Bir insan, genç. Her zamanki gibi sıradan bir hafta. Alarmını kurup pazartesi sendromuyla ofise gider. Her sabah aynı saatte kalkar, aynı saatte evden çıkar, aynı saatte eve döner. Hem giderken hem de dönerken kullandığı yol aynıdır.Yön belirten tabelalara bile bakmaz, kullandığı yolu bile ezberlemiştir farkında olmadan. Gözü kapalı bile olsa, ayakları onu götürecektir aynı güzergâhtan. Farklı insanlar gelir geçer hayatından, ama hepsi aynıdır. Birer insan, birer iskelet, birer ağız, birer burun, kaşlar ve gözlerden ibaretlerdir… Hepsi nefes alan canlılardır işte.Tek farkları, kadın ya da erkek olmalarıdır.
Bir şeyler ters mi? Ya da eksik… Bunun bile farkına varmaz. Yaşar işte ona biçilen hayatı. Giyineceği kıyafeti, güleceği zamanı, yapacağı mesleği, hatta evleneceği kişiyi bile kendisine biçilen normlara göre seçer. Üretir ama ürettiğini sorgulamaz. Çalışır ancak beraber çalıştığı insanlar hakkında yorum yapamaz. Etrafta bir şeyler olup bitse de susar, karışmaz. Ondan yaşanması beklenen hayatta bunlar tanımlandı çünkü. Ezberedir artık yaşadığı herşey. Daha da fenası sadece ezbere yaşayan tek kişi o değil. Yolda yanından gelip geçen her bir insanın kendine özgü bir hikâyesi var elbet. Ama bütün hikâyeler gittikçe birbirine benzer kendi sonlarına yaklaşıkça. Kendi hikâyesini yaratmak isteyen insanlar da olur, olur ama…
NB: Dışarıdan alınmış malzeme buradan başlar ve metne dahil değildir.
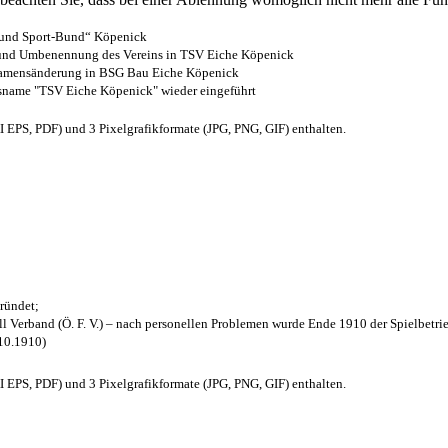
- und Sport-Bund“ Köpenick
z und Umbenennung des Vereins in TSV Eiche Köpenick
 Namensänderung in BSG Bau Eiche Köpenick
nsname "TSV Eiche Köpenick" wieder eingeführt
EPS, PDF) und 3 Pixelgrafikformate (JPG, PNG, GIF) enthalten.
ründet;
l Verband (Ö. F. V.) – nach personellen Problemen wurde Ende 1910 der Spielbetri
.10.1910)
EPS, PDF) und 3 Pixelgrafikformate (JPG, PNG, GIF) enthalten.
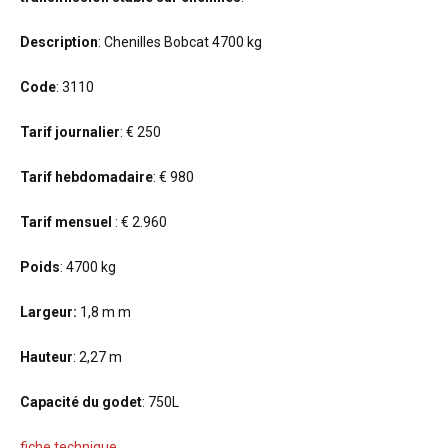
Description
: Chenilles Bobcat 4700 kg
Code
: 3110
Tarif journalier
: € 250
Tarif hebdomadaire
: € 980
Tarif mensuel
: € 2.960
Poids
: 4700 kg
Largeur:
1,8 m m
Hauteur
: 2,27 m
Capacité du godet
: 750L
fiche technique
Bütün bunların farkına varabilmek bile bir şanstı aslında. Cevaplarını bulamasa da sorgulamaya başlamak, kendi hikâyesini yaratmasının ilk adımıydı. Yapmak istedikleriyle yaptıklarının ne kadar farklı olduğunu görmeye başlamıştı. O da herkes gibi aynılaştırılmaya başlanmıştı daha yolun başındayken. Amacı günün sonunda para kazanmış olmaya doğru evriliyordu. Hırsını bile ona biçilen hayatın içinde farkında olmadığı bir şeyler yönetiyordu. Bir şeyler kazanmak için, başka bir şeyleri feda etmesi gereken bir düzendi bu düzen. Belki adaletini, belki vicdanını, belki de hayattaki çizgisini. O şimdiden hayallerini feda etmeye başlamıştı bile. Birkaç yıl sonra günün sonunda cüzdanı daha ağır olacaktı belki ama bunun için feda etmesi gereken şeylere değecek miydi? O cüzdanındaki ağırlık fazlalaştıkça hayallerinden gittikçe uzaklaşacaktı. Muhtemelen etrafındaki insanlar bile azalacaktı. Bir süre sonra tek bildiği, günün sonundaki kazancı ve bir sonraki günün kazancına ulaşana kadarki yapacakları olacaktı. Hayatı sonlanana kadar içinde barınacağı bir girdaptı bu. Girdap gittikçe büyüyecek, o gittikçe küçülecekti. Ezbere yaşaya yaşaya, kendine bile yabancılaşacaktı… Kendi hikâyesini yaratmak için sorması gereken soruyu biliyordu artık. “O kimdi?”, dahası “Kim olmak istiyordu?”
O, çoğumuzun durmakta olduğu noktadaki kişinin yansımasıydı. Modern zamanda kişinin kendisine yabancılaşması da buydu belki. O’nun bahsettiği girdaba girmeden önce dinlemeliydik kendimizi. Hayattaki renkleri kendi dünyamıza taşımak mı istiyorduk, yoksa silik bir renge sahip olup birbirimizle karışıp gitmeyi mi? Kendi hikâyemizin sahibi mi olacaktık, yoksa aynı hikâyelerin farklı sahipleri mi?